Let $(x_n)_n$ be a positive, disjoint, weakly null sequence in a Banach lattice $E$. If $(y_n)_n$ is a sequence such that $0\leq y_n\leq x_n$ for every $n\in \mathbb{N}$, we can garantee that $y_n$ is weakly null?
Remarks:
"Weakly null" means that $x_n$ converges to zero in the weak topology.
"disjoint" means that $\inf\{|x_n|,|x_m|\}=0 ~ \forall n\neq m$.
"positive" means that $x_n\geq 0$ for all $n\in\mathbb{N}$.

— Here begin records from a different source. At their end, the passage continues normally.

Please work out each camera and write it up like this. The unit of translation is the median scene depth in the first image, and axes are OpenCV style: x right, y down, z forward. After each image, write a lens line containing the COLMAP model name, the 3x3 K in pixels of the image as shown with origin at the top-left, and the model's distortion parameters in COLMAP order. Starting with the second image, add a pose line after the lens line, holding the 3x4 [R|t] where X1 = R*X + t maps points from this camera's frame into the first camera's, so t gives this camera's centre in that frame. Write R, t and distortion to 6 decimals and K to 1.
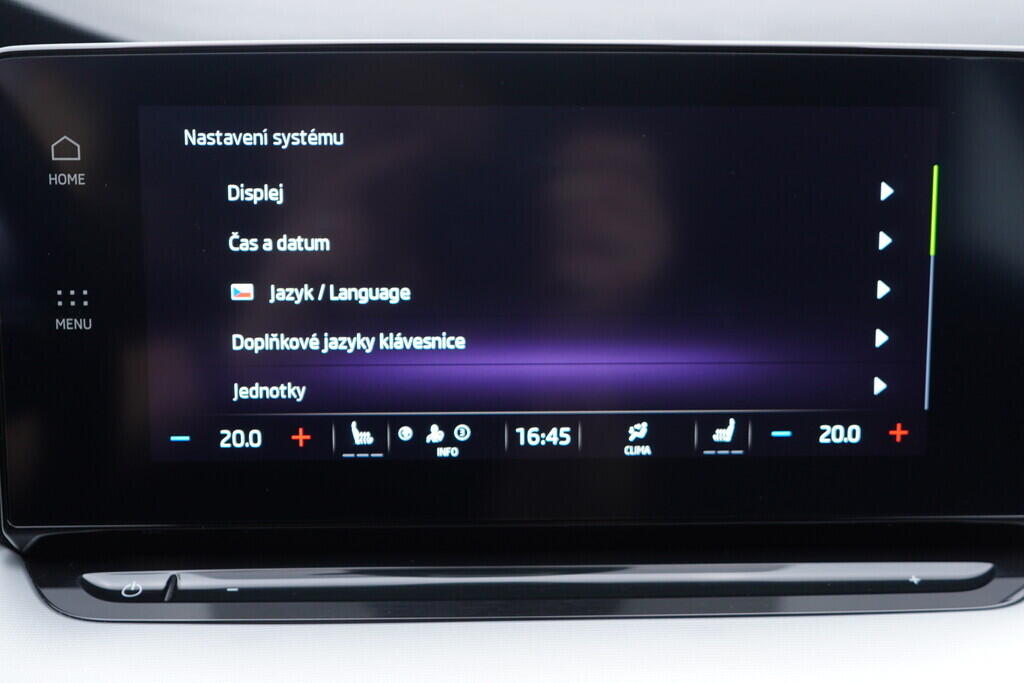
lens RADIAL K [[1100.7, 0, 510.0], [0, 1100.7, 346.9], [0, 0, 1]] dist [-0.002449, 0.001208]
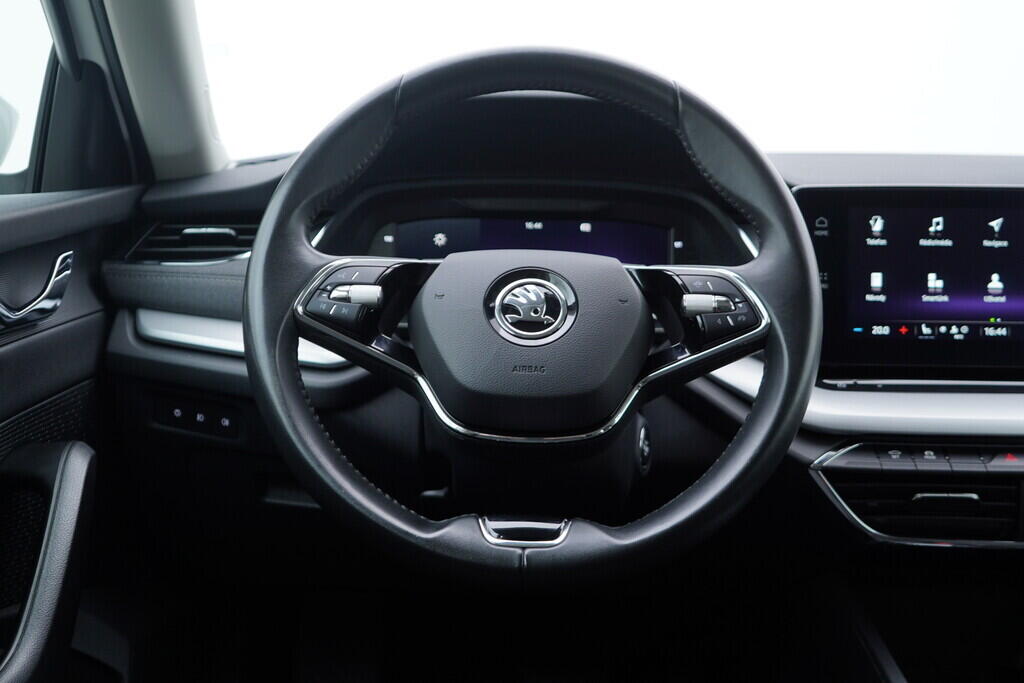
lens RADIAL K [[1119.5, 0, 512.0], [0, 1119.5, 341.5], [0, 0, 1]] dist [-0.003772, 0.012567]
pose [[0.998893, 0.014069, -0.044878, -1.009147], [-0.019317, 0.992737, -0.118746, 0.447481], [0.042882, 0.119481, 0.991910, -1.712585]]
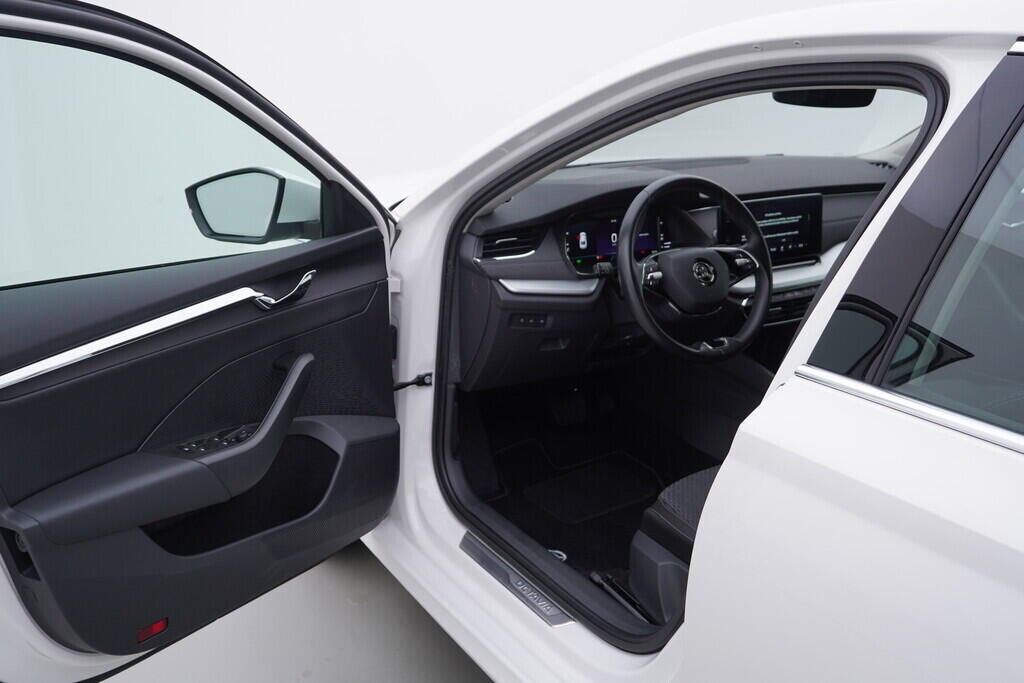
lens RADIAL K [[1069.1, 0, 514.7], [0, 1069.1, 341.8], [0, 0, 1]] dist [-0.005514, 0.004383]
pose [[0.860168, -0.143683, 0.489352, -5.224152], [0.099372, 0.988322, 0.115517, -0.321821], [-0.500236, -0.050736, 0.864402, -4.532721]]
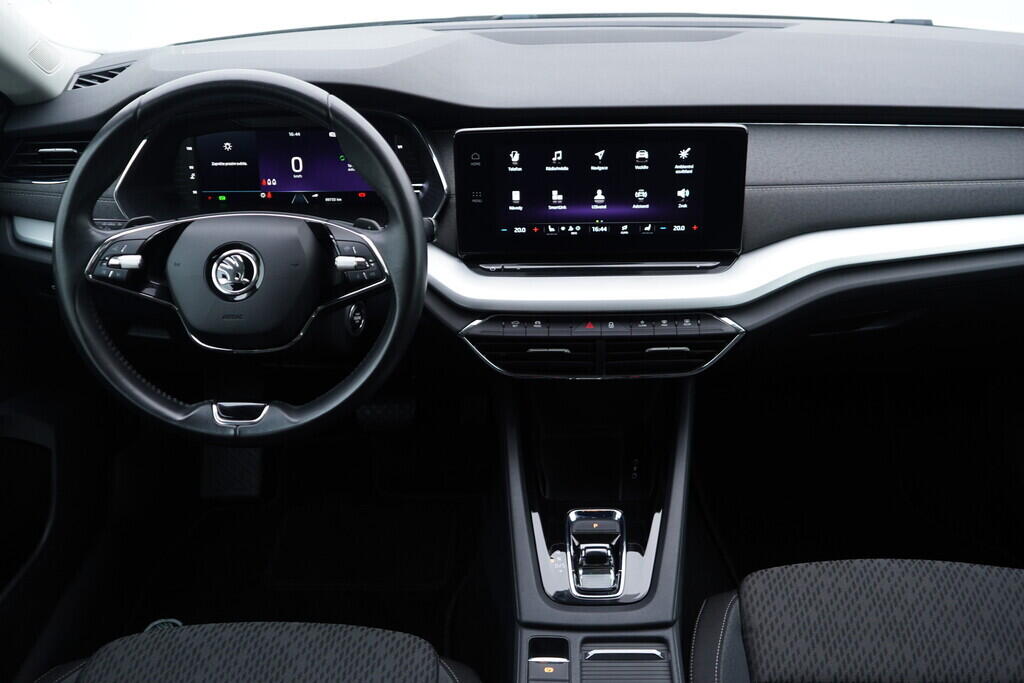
lens RADIAL K [[1047.1, 0, 517.1], [0, 1047.1, 339.6], [0, 0, 1]] dist [-0.005992, 0.004982]
pose [[0.997900, 0.004058, -0.064646, -0.017913], [0.012865, 0.965733, 0.259217, -0.489453], [0.063483, -0.259505, 0.963653, -2.591317]]
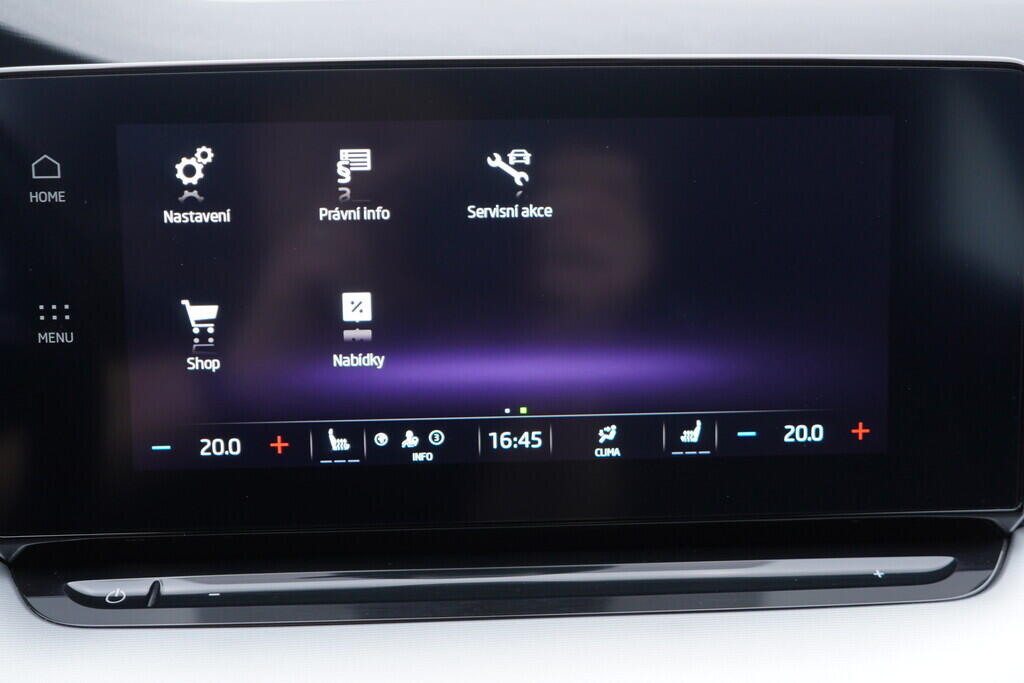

Thanks for any explanations.
If $E^*$ allows for a decomposition of functionals into positive and negative parts then this can be proven. This is true at least if $E$ is a Hilbert lattice or equal to some $L^p$ with the natural ordering ($p\in [1,+\infty)$).
Let $f\in E^*$. Then there are $f^+,f^-$ with $f=f^++f^-$ with $f^+\ge0$, $f^-\le0$. Then it follows $0\le f^+(y_n) \le f^+(x_n)$ and $0\le -f^-(y_n) \le -f^-(x_n)$. This implies $y_n\rightharpoonup0$.